Barbara Frey
A tireless director, on and off the stage
Swiss Grand Award for the Performing Arts / Hans Reinhart Ring 2022
Barbara Frey, who was born in Basel in 1963, has a reputation as an astute director of theatres, and has for many years been a highly regarded stage director as well. She studied German and philosophy at the University of Zurich, began her artistic career as a drummer and songwriter and, in 1988, joined the Theater Basel as a theatre musician under Frank Baumbauer. While there, she also worked as an assistant director. She was responsible for productions at the Theater Neumarkt, Nationaltheater Mannheim and Deutsches Schauspielhaus in Hamburg before becoming in-house director of the Schaubühne am Lehniner Platz in Berlin, a position she held from 1999 to 2001; later, from 2005 to 2008, she served in the same role at the Deutsches Theater Berlin. From 2009 to 2019 Barbara Frey was director of the Schauspielhaus Zürich – the first woman to occupy this position. Currently, from 2021 to 2023, she is artistic director of the Ruhrtriennale, a major art festival that, each year, invites contemporary artists to occupy the monumental industrial architecture of the Ruhr metropolis. Invited to perform at the Berlin Theatertreffen on a number of occasions, Barbara Frey was also honoured with a Swiss Theatre Award in 2016.

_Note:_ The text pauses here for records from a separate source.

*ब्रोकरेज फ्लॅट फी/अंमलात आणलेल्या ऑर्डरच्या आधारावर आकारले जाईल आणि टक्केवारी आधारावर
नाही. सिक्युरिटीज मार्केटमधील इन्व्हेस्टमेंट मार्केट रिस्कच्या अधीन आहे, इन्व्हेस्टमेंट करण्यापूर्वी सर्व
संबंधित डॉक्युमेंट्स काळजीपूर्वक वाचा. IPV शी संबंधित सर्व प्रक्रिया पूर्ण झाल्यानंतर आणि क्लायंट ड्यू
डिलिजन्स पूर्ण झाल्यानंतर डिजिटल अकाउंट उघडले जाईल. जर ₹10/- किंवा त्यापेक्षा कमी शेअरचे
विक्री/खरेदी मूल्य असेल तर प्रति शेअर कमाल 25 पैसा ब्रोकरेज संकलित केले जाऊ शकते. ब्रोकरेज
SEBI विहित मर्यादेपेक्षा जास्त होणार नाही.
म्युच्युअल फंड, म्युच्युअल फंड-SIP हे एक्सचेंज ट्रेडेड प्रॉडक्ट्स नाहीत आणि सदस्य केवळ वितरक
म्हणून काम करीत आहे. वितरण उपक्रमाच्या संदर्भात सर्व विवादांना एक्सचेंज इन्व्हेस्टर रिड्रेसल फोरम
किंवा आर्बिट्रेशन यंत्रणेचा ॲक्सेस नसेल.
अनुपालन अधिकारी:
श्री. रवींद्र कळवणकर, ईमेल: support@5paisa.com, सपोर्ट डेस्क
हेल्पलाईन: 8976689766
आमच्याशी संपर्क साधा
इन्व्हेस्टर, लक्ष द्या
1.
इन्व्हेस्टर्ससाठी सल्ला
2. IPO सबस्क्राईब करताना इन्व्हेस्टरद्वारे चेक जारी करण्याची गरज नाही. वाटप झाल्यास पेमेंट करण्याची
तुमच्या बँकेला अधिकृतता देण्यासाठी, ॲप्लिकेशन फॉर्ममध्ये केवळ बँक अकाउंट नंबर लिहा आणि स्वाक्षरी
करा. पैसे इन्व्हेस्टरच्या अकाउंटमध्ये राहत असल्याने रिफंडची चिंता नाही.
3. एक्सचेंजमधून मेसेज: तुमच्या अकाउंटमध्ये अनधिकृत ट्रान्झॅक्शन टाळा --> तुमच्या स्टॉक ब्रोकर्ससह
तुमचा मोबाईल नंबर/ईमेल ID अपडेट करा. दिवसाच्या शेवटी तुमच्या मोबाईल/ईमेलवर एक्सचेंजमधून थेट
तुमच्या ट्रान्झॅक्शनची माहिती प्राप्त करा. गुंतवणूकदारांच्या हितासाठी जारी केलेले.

Barbara Frey has been working as a stage director for more than 30 years. Her first production, “Ich kann es besonders schön” after a text by Sylvia Plath, was staged at the Theater Basel in 1993. She has directed at the Bayerisches Staatsschauspiel in Munich, where “Uncle Vanya” made a guest appearance at the Berlin Theatertreffen in 2004, has been invited to work at all the most prestigious institutions in the German-speaking countries, was recruited for the Salzburg Festival, and regularly works at the Burgtheater in Vienna, where “Automatenbüffet” was invited to the Berlin Theatertreffen in 2021 and honoured with the Nestroy Theatre Prize in the “Best Direction” category. In 2009 she made her debut as an opera director at the Bayrische Staatsoper in Munich with Janáček’s “Jenůfa”, and produced “Elektra” at the Semperoper Dresden in 2014. Her time at the Schauspielhaus Zürich saw productions of numerous classics including Büchner’s “Leonce und Lena” (2011), Chekhov’s “Three Sisters” (2014), Shakespeare’s “Hamlet” (2018) and, marking the end of her directorship, “The Dead” (2019), after the short story by James Joyce. She reprised the much-admired production at the Ruhrtriennale and was among the selection for the Swiss Theatre Encounter in 2020. Barbara Frey has also promoted contemporary Swiss authors such as Lukas Bärfuss. For the 2021 edition of the Ruhrtriennale she staged Edgar Allen Poe’s “Fall of the House of Usher” in the imposing machine hall of the former Zweckel colliery in Gladbeck, while 2022 has seen a co-production with the Burgtheater in Vienna of “Das weite Land” by Arthur Schnitzler.
Barbara Frey is a role model in many ways. She is a stage director, an artist, exploring the stuff of great literature with intellectual rigour, peering into the abyss and translating the dark sides of our human existence into grand images. Her language is the lavish detail of the figures in orchestrated tableaus. Her productions are never empty constructs of ideas: they are a place of experience for the senses. There are these wonderful “gaps” which I, as viewer, am permitted to occupy, precisely because not everything is spelt out. I am invited into a complicity where there is space for my own imagination. And then there is Barbara Frey, director of institutions. Here too, she emphasises commonalities. Letting them grow takes time, but more than all else it takes attention to every single thing. Anyone who aspires to be the director of a theatre must have a desire to shape things. That this can be achieved without resorting to a crowbar is something Barbara Frey has demonstrated in her ten years as director of a theatre in Zurich, and continues to do as artistic director of the Ruhrtriennale. With this Grand Award for the Performing Arts / Hans Reinhart Ring, the jury recognises the work of an exceptional artist and astute artistic director.